Table 6. Estimate of $\theta$ and -log-likelihood for GLOm with different m values.

m	$\widehat{\mathit{\theta }}$	$\widehat{\mathit{var}}\left(\widehat{\mathit{\theta }}\right)$	-log-likelihood
1	0.00560	0.00000125	154.5895
2	0.01116	0.00000249	152.5070
3	0.01674	0.00000373	154.5319
4	0.02230	0.00000497	158.1863

for $m=1$ to 4. Clearly, the likelihood is stronger for $m=2$. Therefore, we prefer GLO2, among others. Figure 4 shows empirical survival function along fitted models.

5.2. Ovarian Cancer

Edmunson et al. [30] considered survival data related to some ovarian cancer patients. The data set has also been reported in ‘survival’ package in R and includes variables ‘futime’ indicating time to death or censoring of the patients and ‘fustat’ as censoring status.

Table 7. Estimate of $\theta$ and -log-likelihood for GLOm with different m values.

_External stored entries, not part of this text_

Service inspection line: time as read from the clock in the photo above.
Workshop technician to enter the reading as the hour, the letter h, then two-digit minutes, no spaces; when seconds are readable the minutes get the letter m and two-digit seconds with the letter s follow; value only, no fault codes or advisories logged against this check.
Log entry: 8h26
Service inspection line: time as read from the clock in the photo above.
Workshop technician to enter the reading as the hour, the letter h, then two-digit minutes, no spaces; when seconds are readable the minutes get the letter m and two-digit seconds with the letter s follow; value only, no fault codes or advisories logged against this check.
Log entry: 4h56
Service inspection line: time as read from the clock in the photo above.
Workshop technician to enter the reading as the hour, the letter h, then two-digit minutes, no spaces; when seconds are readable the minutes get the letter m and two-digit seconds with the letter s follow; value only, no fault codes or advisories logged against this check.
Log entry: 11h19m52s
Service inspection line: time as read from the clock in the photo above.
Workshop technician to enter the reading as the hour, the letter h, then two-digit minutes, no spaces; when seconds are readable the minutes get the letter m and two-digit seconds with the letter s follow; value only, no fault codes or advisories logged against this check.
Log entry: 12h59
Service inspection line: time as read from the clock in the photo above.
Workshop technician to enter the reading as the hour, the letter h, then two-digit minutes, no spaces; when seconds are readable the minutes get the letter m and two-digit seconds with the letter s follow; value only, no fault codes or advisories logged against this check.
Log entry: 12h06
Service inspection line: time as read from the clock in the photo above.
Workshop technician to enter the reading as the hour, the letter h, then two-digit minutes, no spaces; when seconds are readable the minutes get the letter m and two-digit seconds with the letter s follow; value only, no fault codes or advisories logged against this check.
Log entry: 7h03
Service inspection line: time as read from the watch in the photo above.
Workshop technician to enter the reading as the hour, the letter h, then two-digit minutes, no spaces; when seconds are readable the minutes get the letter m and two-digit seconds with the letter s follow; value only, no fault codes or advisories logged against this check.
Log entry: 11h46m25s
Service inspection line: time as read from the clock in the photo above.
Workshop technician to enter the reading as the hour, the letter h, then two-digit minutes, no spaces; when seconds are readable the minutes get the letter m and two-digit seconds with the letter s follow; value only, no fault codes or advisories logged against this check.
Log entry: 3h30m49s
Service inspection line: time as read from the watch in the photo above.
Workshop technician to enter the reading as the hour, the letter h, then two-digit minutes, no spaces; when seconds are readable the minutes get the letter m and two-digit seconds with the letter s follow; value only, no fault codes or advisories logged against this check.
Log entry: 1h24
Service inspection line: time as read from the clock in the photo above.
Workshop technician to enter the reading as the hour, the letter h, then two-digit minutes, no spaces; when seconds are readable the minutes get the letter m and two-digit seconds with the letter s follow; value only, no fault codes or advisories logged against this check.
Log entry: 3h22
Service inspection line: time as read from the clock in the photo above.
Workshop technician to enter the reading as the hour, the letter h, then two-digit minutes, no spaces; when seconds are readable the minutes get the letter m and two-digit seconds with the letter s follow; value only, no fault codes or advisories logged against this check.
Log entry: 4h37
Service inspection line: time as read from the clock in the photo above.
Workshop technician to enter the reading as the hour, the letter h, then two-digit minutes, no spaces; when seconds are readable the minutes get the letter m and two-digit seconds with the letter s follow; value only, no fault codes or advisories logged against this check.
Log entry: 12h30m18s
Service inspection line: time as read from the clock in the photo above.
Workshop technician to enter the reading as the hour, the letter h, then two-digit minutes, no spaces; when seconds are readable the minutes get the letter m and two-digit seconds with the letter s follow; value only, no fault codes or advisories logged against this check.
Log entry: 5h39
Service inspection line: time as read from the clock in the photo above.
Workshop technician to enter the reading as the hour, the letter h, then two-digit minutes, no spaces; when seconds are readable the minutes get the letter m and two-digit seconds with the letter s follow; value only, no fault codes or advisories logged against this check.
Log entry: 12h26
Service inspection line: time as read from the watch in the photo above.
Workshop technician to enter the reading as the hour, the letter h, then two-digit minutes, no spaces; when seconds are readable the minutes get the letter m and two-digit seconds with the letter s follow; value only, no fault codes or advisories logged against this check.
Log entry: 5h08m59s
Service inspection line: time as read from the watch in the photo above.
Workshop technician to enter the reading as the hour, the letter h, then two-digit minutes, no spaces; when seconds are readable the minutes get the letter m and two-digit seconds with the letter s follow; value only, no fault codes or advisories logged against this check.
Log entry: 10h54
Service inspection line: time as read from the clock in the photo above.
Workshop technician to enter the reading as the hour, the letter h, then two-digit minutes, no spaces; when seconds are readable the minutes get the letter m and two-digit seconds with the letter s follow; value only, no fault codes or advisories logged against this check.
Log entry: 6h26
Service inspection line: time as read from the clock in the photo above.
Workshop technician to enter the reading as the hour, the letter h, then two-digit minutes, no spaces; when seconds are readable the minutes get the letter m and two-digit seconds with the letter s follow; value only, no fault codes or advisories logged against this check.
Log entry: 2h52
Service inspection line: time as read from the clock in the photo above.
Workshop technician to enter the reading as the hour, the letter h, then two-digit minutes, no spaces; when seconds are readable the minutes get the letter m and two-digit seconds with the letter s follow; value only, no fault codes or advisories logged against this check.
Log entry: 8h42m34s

m	$\widehat{\mathit{\theta }}$	$\widehat{\mathit{var}}\left(\widehat{\mathit{\theta }}\right)$	-log-likelihood
1	0.00118	0.00000019	92.8365
2	0.00316	0.00000028	90.0980
3	0.00529	0.00000057	89.7396
4	0.00752	0.00000085	90.2579

shows results of fitting data to GLOm for $m=1,2,3$ and 4. Based on the log-likelihood measure, among these models, GLO3 describe the data better. The Kaplan-Meier survival function along with GLOms have been drawn in Figure 5.

6. Conclusions

Lindley distribution which is a mixture of gamma models has attracted the attention of many researchers in recent decades. It has been shown that this distribution is quite useful in describing real data sets. Over and above that, extensions of this model have also been introduced in the literature. Here, we introduced a fresh method to generalize the Lindley distribution which the flexibility rises by increasing the number of mixed components in the model. The proposed model is called the GLOm where m represents the number of baseline models called the order of the model. We studied some properties of GLOm for different m. The moments, the variance and the moment generating function were shown to have closed forms for every m. The MLE of the parameter have been discussed for either of the right censored data and the complete data. The supplied simulation results indicated that the MLE is suitable for both the censored data and the non-censored data. Two real data sets were discussed showing that generalizing the Lindley distribution as accomplished in this paper may be helpful to describe the data more conveniently.